Detaylı Bilgi

Zilyetlik Hakkı Nedir?

Zilyetlik hakkı, en basit tanımıyla bir eşya veya taşınmaz üzerinde fiili hakimiyet kurma durumudur. Yani bir kişinin bir malı fiilen elinde bulundurması, kullanması veya ondan yararlanması zilyetlik olarak adlandırılır. Hukuk dilinde zilyetlik, mülkiyet hakkından ayrı bir kavramdır; çünkü kişi bir malın sahibi olmayabilir ama o malın zilyedi olabilir.


Detaylandıracak olursak; mülkiyet, bir mal üzerindeki en geniş hakkı ifade ederken, zilyetlik yalnızca o malı fiilen kullanma, koruma ve üzerinde tasarruf etme durumudur. Örneğin bir kiracı, oturduğu evin maliki değildir ama ev üzerinde zilyetlik hakkına sahiptir. Aynı şekilde, bir kişinin arabasını ödünç alan arkadaş, aracı kullanırken zilyet konumundadır ancak malik değildir.


Zilyetlik iki ana türde incelenir. Asli (doğrudan) zilyetlik, malı bizzat elinde bulunduran kişinin durumunu ifade eder. Örneğin bir ev sahibi kendi evinde oturuyorsa, hem malik hem de doğrudan zilyettir. Fer’i (dolaylı) zilyetlik ise malı başkasına kullandıran kişinin zilyetliğidir. Örneğin evini kiraya veren malik fer’i zilyet, kiracı ise doğrudan zilyettir.

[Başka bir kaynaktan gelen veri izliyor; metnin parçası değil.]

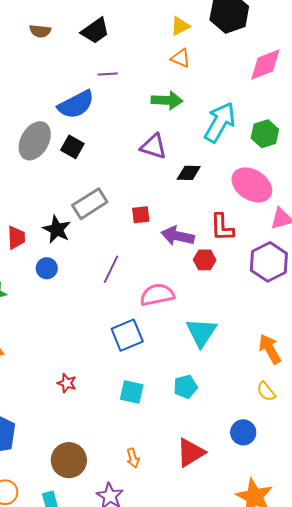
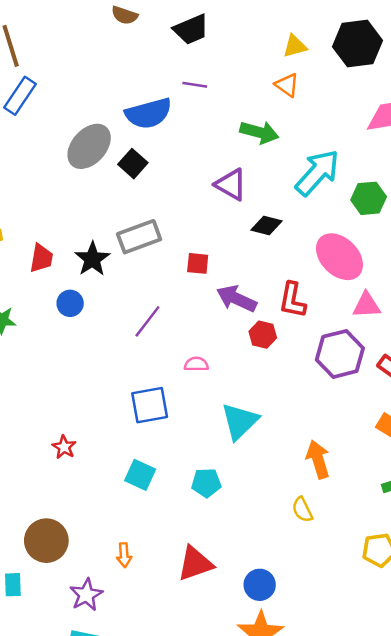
pink semicircle: (157, 295) -> (196, 364), size x0.6
blue circle: (243, 432) -> (260, 585), moved

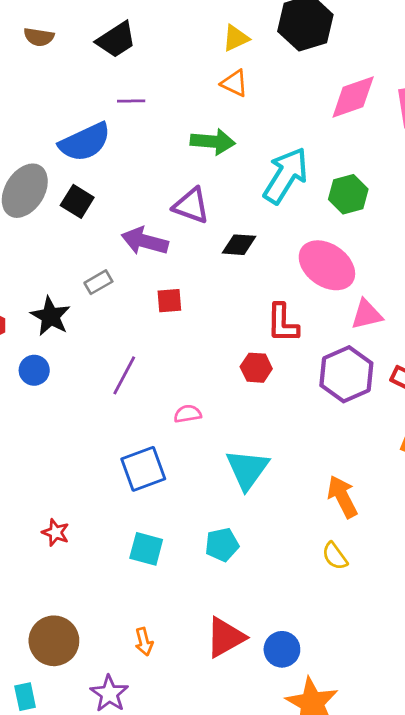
gray rectangle: (139, 237) -> (98, 282), size x0.6
purple arrow: (237, 299) -> (145, 241), moved
blue circle: (260, 585) -> (282, 649), moved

Bu şekilde hem doğrudan hem de dolaylı zilyetlik birlikte var olabilir ve hukuk, her iki durumda da zilyetliği koruma altına alır.


Zilyetlik hakkı, yalnızca malı kullanmakla sınırlı değildir. Hukuken koruma altındadır; yani zilyet, haksız yere malından çıkarılırsa (örneğin gasp, işgal veya izinsiz el koyma gibi durumlarda), mahkemeye başvurarak zilyetliğinin iadesini talep edebilir. Bu koruma, malın malikine değil, zilyedine tanınmıştır.


Örneğin bir kişi tarlasını ekip biçerken başkası gelip o tarlayı işgal ederse, malik olup olmamasına bakılmaksızın zilyet olan kişi, zilyetliğinin korunmasını talep edebilir.